Molly and Miss Minnie both remained my primary caregivers throughout their lives. Over time, I’ve learned to listen to my kitty heart specialists more carefully. I discovered that they were far smarter about my health than I was. I also slowed down the hectic pace of my life. Molly and Miss Minnie seemed to know that I had started taking better care of myself, and they eventually showed less concern.

As it turned out, Molly also had a heart condition. She died in her sleep — a loss that is still painful to me. Sometimes it makes me sad to think that, had it been possible, an implant might have helped Molly, since she died with the same condition I had.

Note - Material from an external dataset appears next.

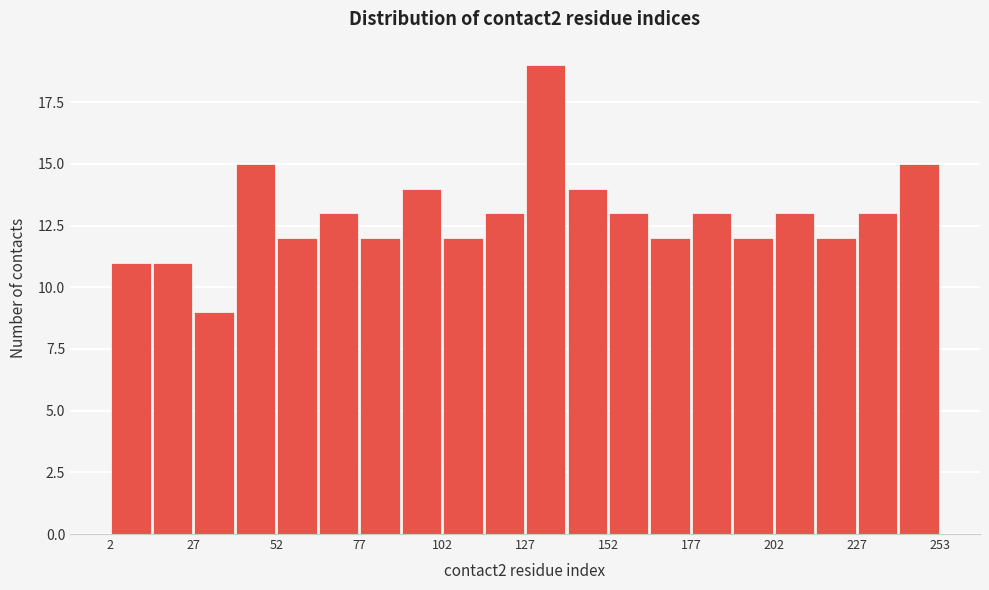

Read against the x-axis, roughly where is the centre of the tallest bar?

135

I am also thankful that Harold found his way into our lives. The doctors’ treatments and Molly’s love healed him, and now Miss Minnie and Harold have each other as companions. They both miss Molly very much. They consoled each other after her death, and for months Harold continued to call out for Molly. As for my heart today, I know I’m doing better. Since my last surgery and the implant, Miss Minnie has not sat on my chest once.